Car Seats and LATCH

If you are like many parents today, you are using LATCH to install your child’s car seat in your vehicle. LATCH stand for Lower Anchors and Tethers for Children and refers to the two lower anchor brackets where the back and bottom of your vehicle seat meet and the upper bracket where the tether strap gets attached. Since September of 2002, most vehicles were required by the federal standards to have two seating positions equipped with LATCH; typically, these are the outboard rear seats. Some manufacturers have chosen to provide additional LATCH positions beyond what is required by the federal standards.

There are several things parents need to consider when using LATCH to install a car seat for their child. First, not all seating positions in their vehicles are equipped with the LATCH anchors. The best way to identify which positions in your vehicle have LATCH anchors is to consult your vehicle’s owner’s manual. Not only will this manual show you which seating positions are LATCH equipped, it will also contain information regarding the use of LATCH anchors at non-LATCH-designated seating positions. Some vehicle manufacturers will allow for use of the anchors for a position not officially designated as a LATCH position. The most common example of this is the center rear seat in a sedan. While some vehicle manufacturers do not permit use of lower anchors for the center rear seat, others allow the use of them as long as the adjacent anchors are not used to secure another car seat. Before using anchors at a non-designated LATCH position, you must review BOTH the car seat’s and vehicle’s owner’s manuals to verify they allow installation in a non-designated LATCH position.

Second, before installing your child’s car seat using LATCH, you must confirm the maximum weight permitted when using LATCH. For most vehicle manufacturers, the lower anchor weight limit is 65 pounds (this is the combined weight of the car seat and the child). In 2002, this did not cause problems because most car seat harnesses were only for children up to 40 pounds. In the years since, the maximum weight for a child to be in a harness has greatly increased. Therefore, if you have a car seat with a higher weight limit harness, you need to consider both the weight of the child PLUS the car seat when determining if the use of the lower anchors is permitted. Many manufacturers are now providing the weight of their car seats on their websites. Once the combined weight of your car seat and child exceed the maximum allowable weight for the lower anchors, your car seat can still be used with the harness, but it must be installed using the vehicle’s seatbelt.

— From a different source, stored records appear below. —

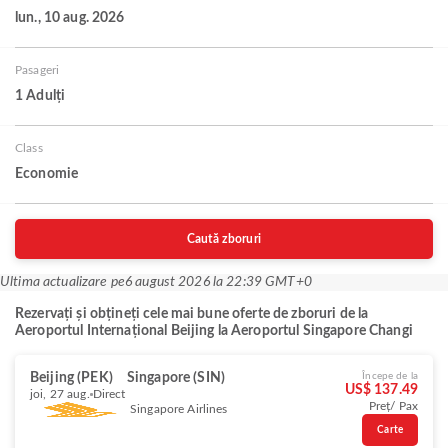
lun., 10 aug. 2026
Pasageri
1 Adulți
Class
Economie
Caută zboruri
Ultima actualizare pe
6 august 2026 la 22:39 GMT+0
Rezervați și obțineți cele mai bune oferte de zboruri de la
Aeroportul Internațional Beijing la Aeroportul Singapore Changi
Beijing (PEK)
Singapore (SIN)
Începe de la
US$ 137.49
joi, 27 aug.
Direct
Preț/ Pax
Singapore Airlines
Carte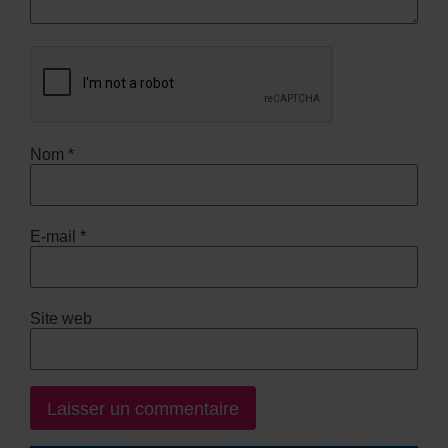
Nom
*
E-mail
*
Site web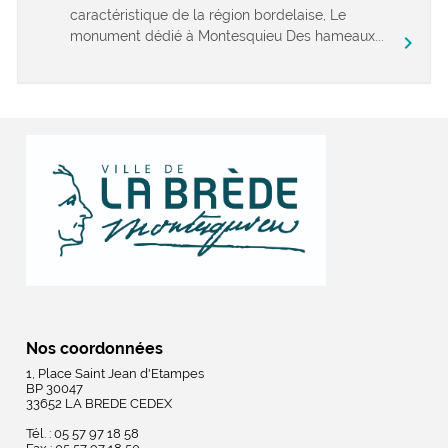
caractéristique de la région bordelaise, Le
monument dédié à Montesquieu Des hameaux...
chevron_right
Nos coordonnées
1, Place Saint Jean d'Etampes
BP 30047
33652 LA BREDE CEDEX
Tél. : 05 57 97 18 58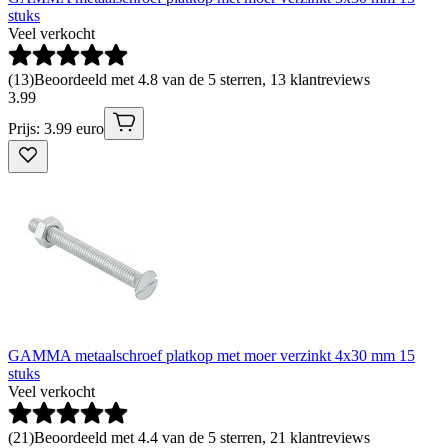
stuks
Veel verkocht
(
13
)
Beoordeeld met 4.8 van de 5 sterren, 13 klantreviews
3
.
99
Prijs: 3.99 euro
GAMMA metaalschroef platkop met moer verzinkt 4x30 mm 15
stuks
Veel verkocht
(
21
)
Beoordeeld met 4.4 van de 5 sterren, 21 klantreviews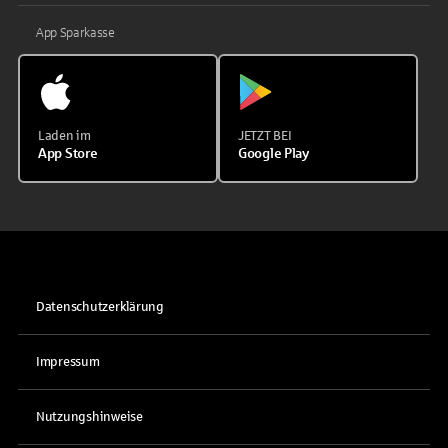
App Sparkasse
Laden im
JETZT BEI
App Store
Google Play
Datenschutzerklärung
Impressum
Nutzungshinweise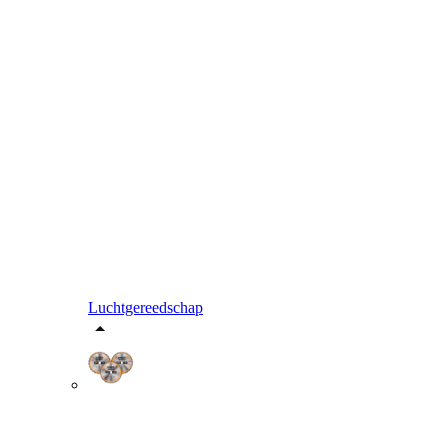
Luchtgereedschap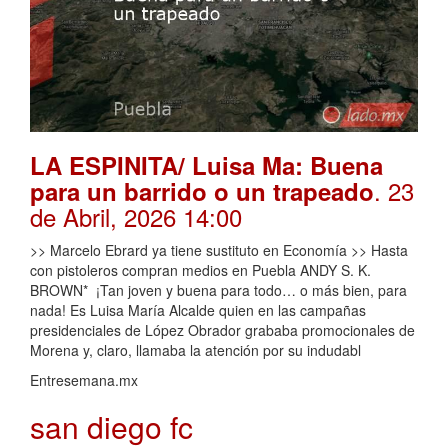
LA ESPINITA/ Luisa Ma: Buena
. 23
para un barrido o un trapeado
de Abril, 2026 14:00
>> Marcelo Ebrard ya tiene sustituto en Economía >> Hasta
con pistoleros compran medios en Puebla ANDY S. K.
BROWN* ¡Tan joven y buena para todo… o más bien, para
nada! Es Luisa María Alcalde quien en las campañas
presidenciales de López Obrador grababa promocionales de
Morena y, claro, llamaba la atención por su indudabl
Entresemana.mx
san diego fc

Third, when you install the car seat using LATCH in the vehicle, you must make sure you use the anchors and attachment hardware properly. Be sure you are attaching to the lower anchor bracket; in some vehicles, there are other places that can be mistaken for the lower anchor but are not rated for loading. Lower anchors are horizontal bars and should be located in close proximity to the small icons denoting their location. In some vehicles, you may need to remove a cover or open a flap to access the lower anchors. Be sure the attaching hardware is correctly oriented prior to fastening to the lower anchor bar. If your lower anchor strap uses hooks, the open side of the hook should be oriented facing down on the bar. If it uses another type of attachment, check on the hardware for an indication of how it should be oriented when fastened.

No matter where or how you are installing your child’s car seat, it is critical the car seat be secured tightly in the vehicle. Review the manuals for both the car seat and the vehicle for information on the specifics of installing the car seat. After following the installation steps, the tightness of the installation should be checked by grasping the car seat near where the seatbelt or lower anchor strap passes through and trying to move the car seat. You should not be able to move the car seat side-to-side or front-to-back more than 1 inch. If it does move more than 1 inch, repeat the steps used to tighten the car seat and re-test the tightness. Repeat this step until there is less than 1 inch of movement side-to-side or front-to-back.

When transitioning a child from a car seat with a harness to a booster seat, parents should consult the car seat owner’s manual to determine if the car seat manufacturer allows the seat to be attached to the LATCH system when installed as a booster. While there are some manufacturers who permit the lower anchors to be attached to their boosters, others prohibit it.

Following the instruction of the vehicle and car seat manufacturers is the best way to be sure your child gets the best protection a car seat can offer on every ride. To answer one of the most common questions related to LATCH, as long as you get a good, tight fit of the car seat in the vehicle, whether you use the LATCH or the vehicle seatbelt, your car seat is expected to perform well and provide protection to your child.